Standard, Custom, Activity, Virtual & Elastic Tables Explained
In Microsoft Dynamics 365 and the broader Power Platform, not all tables are created equal. As you design solutions or scale your CRM architecture, choosing the right table type is crucial. The platform offers several table types Standard, Custom, Activity, Virtual, and Elastic tables each built to solve specific business and technical challenges.
Selecting the right one not only improves performance but also enhances maintainability, reporting, and user adoption. In this guide, we break down each table type, explain when to use them, and explore how they can transform your overall Dynamics 365 architecture.

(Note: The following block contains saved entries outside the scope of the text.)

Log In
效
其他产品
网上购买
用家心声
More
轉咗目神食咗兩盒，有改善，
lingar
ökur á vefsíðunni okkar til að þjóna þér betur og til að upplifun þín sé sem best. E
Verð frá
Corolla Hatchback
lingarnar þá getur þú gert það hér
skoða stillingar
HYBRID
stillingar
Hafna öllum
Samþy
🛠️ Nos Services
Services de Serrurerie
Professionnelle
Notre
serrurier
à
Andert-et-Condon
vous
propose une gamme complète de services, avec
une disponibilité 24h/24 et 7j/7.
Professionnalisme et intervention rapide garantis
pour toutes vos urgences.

Why Table Types Matter in Dynamics 365
Tables (formerly known as entities) define how data is stored, accessed, and related within your CRM or Power Apps environment. Using the wrong table type can lead to:
- Performance bottlenecks
- Unnecessary storage consumption
- Integration challenges
- Difficulty scaling your apps
- Poor user experience
Understanding your options allows you to design smarter, more efficient solutions.
1. Standard Tables
Standard (out-of-the-box) tables come packaged with Dynamics 365 applications. These include widely used business-oriented tables such as:
- Accounts
- Contacts
- Opportunities
- Cases
- Leads
Why Standard Tables Are Useful
- They follow Microsoft best practices
- Are deeply integrated with other modules
- Provide built-in business logic and relationships
- Reduce customization and maintenance needs
When to Use Them
Always start with Standard tables when they fit your business requirement. Reusing what already exists saves time, avoids data fragmentation, and ensures future compatibility.
2. Custom Tables
Custom tables allow you to tailor the platform to your organization’s unique processes. If no Standard table fits your data model, a Custom table gives you complete flexibility.
Why Custom Tables Matter
- They support custom business processes
- Allow unlimited custom fields and relationships
- Integrate seamlessly with other Dataverse features
- Enable highly specific data modeling
When to Use Them
Use a Custom table when:
- The data does not logically belong in a Standard table
- You need unique business logic or automation
- You want to avoid misusing existing tables for unrelated purposes
Custom tables ensure your architecture remains clean and scalable.
3. Activity Tables
Activity tables are a special type designed to track interactions, such as:
- Emails
- Phone Calls
- Appointments
- Tasks
- Notes
Entities classified as activities share:
- A common Activity schema
- Timeline visibility on records
- Regarding relationships
Why Activity Tables Are Important
They unify communication tracking across the system and help teams understand the full history of customer engagement.
When to Use Them
Use an Activity table when you need to track an interaction between users and customers, especially one with a time component or follow-up requirement.
4. Virtual Tables
Virtual tables allow Dataverse to display data that lives outside of Dynamics—without copying or storing it. They connect to external sources such as:
- SQL databases
- Azure services
- Third-party APIs
- Custom connectors
Why Virtual Tables Are Powerful
- Reduce storage costs
- Provide real-time access to external systems
- Remove the need for data duplication or sync jobs
- Allow external data to behave like native Dataverse data
When to Use Them
Ideal for:
- Integrations where data must remain in an external system
- Read-only or real-time data needs
- Avoiding expensive Dataverse storage when syncing large datasets
Virtual tables streamline integrations while maintaining a connected user experience.
5. Elastic Tables
Elastic tables (formerly “Azure-backed tables”) are designed for high-volume, fast-changing data. They are optimized for scenarios involving:
- Massive datasets
- High-frequency writes
- Telemetry or IoT device data
- Event or log tracking
- Time-series data
Unlike standard Dataverse tables, Elastic tables use scalable Azure storage behind the scenes, making them suitable for workloads that Dataverse’s relational model isn’t built to handle.
When to Use Them
Choose an Elastic table when you need:
- To process thousands or millions of records rapidly
- Cost-effective storage for large data streams
- Real-time ingestion without degrading Dataverse performance
Elastic tables open the door to big-data scenarios inside the Power Platform.
Final Thoughts: Choosing the Right Table Type
Each table type in Dynamics 365 serves a purpose:
- Standard tables → Best for core CRM functionality
- Custom tables → Perfect when you need tailored data modeling
- Activity tables → Ideal for tracking interactions and touchpoints
- Virtual tables → Great for external or real-time data without duplication
- Elastic tables → Built for massive, fast-moving datasets
Choosing the right table type leads to:
- Better performance
- Cleaner architecture
- Lower storage costs
- Greater scalability
- A more intuitive user experience
Understanding these options empowers architects, admins, and makers to build smarter, future-ready solutions in Dynamics 365 and the Power Platform.